> _What the task asks_
Reproduce every one of the items below word for word, without changing or leaving out anything.

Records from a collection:
========
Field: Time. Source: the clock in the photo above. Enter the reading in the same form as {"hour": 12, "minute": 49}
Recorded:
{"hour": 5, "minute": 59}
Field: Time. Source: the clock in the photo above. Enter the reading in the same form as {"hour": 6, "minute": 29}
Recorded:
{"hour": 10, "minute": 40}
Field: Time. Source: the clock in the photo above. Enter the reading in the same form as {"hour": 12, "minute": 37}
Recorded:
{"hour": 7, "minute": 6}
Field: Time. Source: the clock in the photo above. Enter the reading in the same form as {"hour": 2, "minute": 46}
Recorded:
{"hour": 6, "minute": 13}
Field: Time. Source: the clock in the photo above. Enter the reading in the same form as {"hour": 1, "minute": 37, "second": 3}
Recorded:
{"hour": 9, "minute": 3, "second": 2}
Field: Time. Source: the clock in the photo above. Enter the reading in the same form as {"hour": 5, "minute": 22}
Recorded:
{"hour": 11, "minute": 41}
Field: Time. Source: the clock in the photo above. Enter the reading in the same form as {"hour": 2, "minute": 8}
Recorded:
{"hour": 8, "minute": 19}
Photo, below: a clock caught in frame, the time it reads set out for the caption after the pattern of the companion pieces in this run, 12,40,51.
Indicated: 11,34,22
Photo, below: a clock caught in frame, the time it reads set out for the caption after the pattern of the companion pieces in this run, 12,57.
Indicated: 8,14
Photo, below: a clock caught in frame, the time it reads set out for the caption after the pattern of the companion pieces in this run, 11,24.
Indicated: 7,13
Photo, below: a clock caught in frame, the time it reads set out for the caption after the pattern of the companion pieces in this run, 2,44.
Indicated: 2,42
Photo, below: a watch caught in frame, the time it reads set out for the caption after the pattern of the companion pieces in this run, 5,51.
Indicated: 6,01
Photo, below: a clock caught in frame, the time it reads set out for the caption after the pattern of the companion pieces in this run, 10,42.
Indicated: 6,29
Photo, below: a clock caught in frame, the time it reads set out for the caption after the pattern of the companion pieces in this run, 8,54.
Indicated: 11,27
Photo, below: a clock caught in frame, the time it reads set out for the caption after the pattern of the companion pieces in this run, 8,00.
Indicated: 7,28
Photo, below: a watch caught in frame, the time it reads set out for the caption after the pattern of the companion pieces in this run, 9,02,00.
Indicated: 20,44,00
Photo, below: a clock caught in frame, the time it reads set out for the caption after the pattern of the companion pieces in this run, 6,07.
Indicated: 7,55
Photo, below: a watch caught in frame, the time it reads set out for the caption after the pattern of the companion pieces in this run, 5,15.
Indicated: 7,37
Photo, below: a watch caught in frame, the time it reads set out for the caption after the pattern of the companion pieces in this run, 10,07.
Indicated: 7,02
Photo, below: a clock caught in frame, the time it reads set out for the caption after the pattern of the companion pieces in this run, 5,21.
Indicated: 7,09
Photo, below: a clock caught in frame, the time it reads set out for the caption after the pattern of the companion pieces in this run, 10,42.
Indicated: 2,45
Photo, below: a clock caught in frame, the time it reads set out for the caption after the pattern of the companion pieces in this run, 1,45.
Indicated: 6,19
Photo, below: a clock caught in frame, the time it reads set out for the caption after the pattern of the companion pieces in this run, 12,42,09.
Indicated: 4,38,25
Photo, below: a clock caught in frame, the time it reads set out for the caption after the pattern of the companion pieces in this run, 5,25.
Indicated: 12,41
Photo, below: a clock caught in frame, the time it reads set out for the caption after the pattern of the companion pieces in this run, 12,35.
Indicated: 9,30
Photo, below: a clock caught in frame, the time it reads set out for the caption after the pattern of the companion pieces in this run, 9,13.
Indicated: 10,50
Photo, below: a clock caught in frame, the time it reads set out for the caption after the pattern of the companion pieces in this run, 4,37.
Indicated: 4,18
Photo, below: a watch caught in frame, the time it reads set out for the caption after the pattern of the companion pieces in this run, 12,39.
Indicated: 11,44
========
> _Problem solution_
Field: Time. Source: the clock in the photo above. Enter the reading in the same form as {"hour": 12, "minute": 49}
Recorded:
{"hour": 5, "minute": 59}
Field: Time. Source: the clock in the photo above. Enter the reading in the same form as {"hour": 6, "minute": 29}
Recorded:
{"hour": 10, "minute": 40}
Field: Time. Source: the clock in the photo above. Enter the reading in the same form as {"hour": 12, "minute": 37}
Recorded:
{"hour": 7, "minute": 6}
Field: Time. Source: the clock in the photo above. Enter the reading in the same form as {"hour": 2, "minute": 46}
Recorded:
{"hour": 6, "minute": 13}
Field: Time. Source: the clock in the photo above. Enter the reading in the same form as {"hour": 1, "minute": 37, "second": 3}
Recorded:
{"hour": 9, "minute": 3, "second": 2}
Field: Time. Source: the clock in the photo above. Enter the reading in the same form as {"hour": 5, "minute": 22}
Recorded:
{"hour": 11, "minute": 41}
Field: Time. Source: the clock in the photo above. Enter the reading in the same form as {"hour": 2, "minute": 8}
Recorded:
{"hour": 8, "minute": 19}
Photo, below: a clock caught in frame, the time it reads set out for the caption after the pattern of the companion pieces in this run, 12,40,51.
Indicated: 11,34,22
Photo, below: a clock caught in frame, the time it reads set out for the caption after the pattern of the companion pieces in this run, 12,57.
Indicated: 8,14
Photo, below: a clock caught in frame, the time it reads set out for the caption after the pattern of the companion pieces in this run, 11,24.
Indicated: 7,13
Photo, below: a clock caught in frame, the time it reads set out for the caption after the pattern of the companion pieces in this run, 2,44.
Indicated: 2,42
Photo, below: a watch caught in frame, the time it reads set out for the caption after the pattern of the companion pieces in this run, 5,51.
Indicated: 6,01
Photo, below: a clock caught in frame, the time it reads set out for the caption after the pattern of the companion pieces in this run, 10,42.
Indicated: 6,29
Photo, below: a clock caught in frame, the time it reads set out for the caption after the pattern of the companion pieces in this run, 8,54.
Indicated: 11,27
Photo, below: a clock caught in frame, the time it reads set out for the caption after the pattern of the companion pieces in this run, 8,00.
Indicated: 7,28
Photo, below: a watch caught in frame, the time it reads set out for the caption after the pattern of the companion pieces in this run, 9,02,00.
Indicated: 20,44,00
Photo, below: a clock caught in frame, the time it reads set out for the caption after the pattern of the companion pieces in this run, 6,07.
Indicated: 7,55
Photo, below: a watch caught in frame, the time it reads set out for the caption after the pattern of the companion pieces in this run, 5,15.
Indicated: 7,37
Photo, below: a watch caught in frame, the time it reads set out for the caption after the pattern of the companion pieces in this run, 10,07.
Indicated: 7,02
Photo, below: a clock caught in frame, the time it reads set out for the caption after the pattern of the companion pieces in this run, 5,21.
Indicated: 7,09
Photo, below: a clock caught in frame, the time it reads set out for the caption after the pattern of the companion pieces in this run, 10,42.
Indicated: 2,45
Photo, below: a clock caught in frame, the time it reads set out for the caption after the pattern of the companion pieces in this run, 1,45.
Indicated: 6,19
Photo, below: a clock caught in frame, the time it reads set out for the caption after the pattern of the companion pieces in this run, 12,42,09.
Indicated: 4,38,25
Photo, below: a clock caught in frame, the time it reads set out for the caption after the pattern of the companion pieces in this run, 5,25.
Indicated: 12,41
Photo, below: a clock caught in frame, the time it reads set out for the caption after the pattern of the companion pieces in this run, 12,35.
Indicated: 9,30
Photo, below: a clock caught in frame, the time it reads set out for the caption after the pattern of the companion pieces in this run, 9,13.
Indicated: 10,50
Photo, below: a clock caught in frame, the time it reads set out for the caption after the pattern of the companion pieces in this run, 4,37.
Indicated: 4,18
Photo, below: a watch caught in frame, the time it reads set out for the caption after the pattern of the companion pieces in this run, 12,39.
Indicated: 11,44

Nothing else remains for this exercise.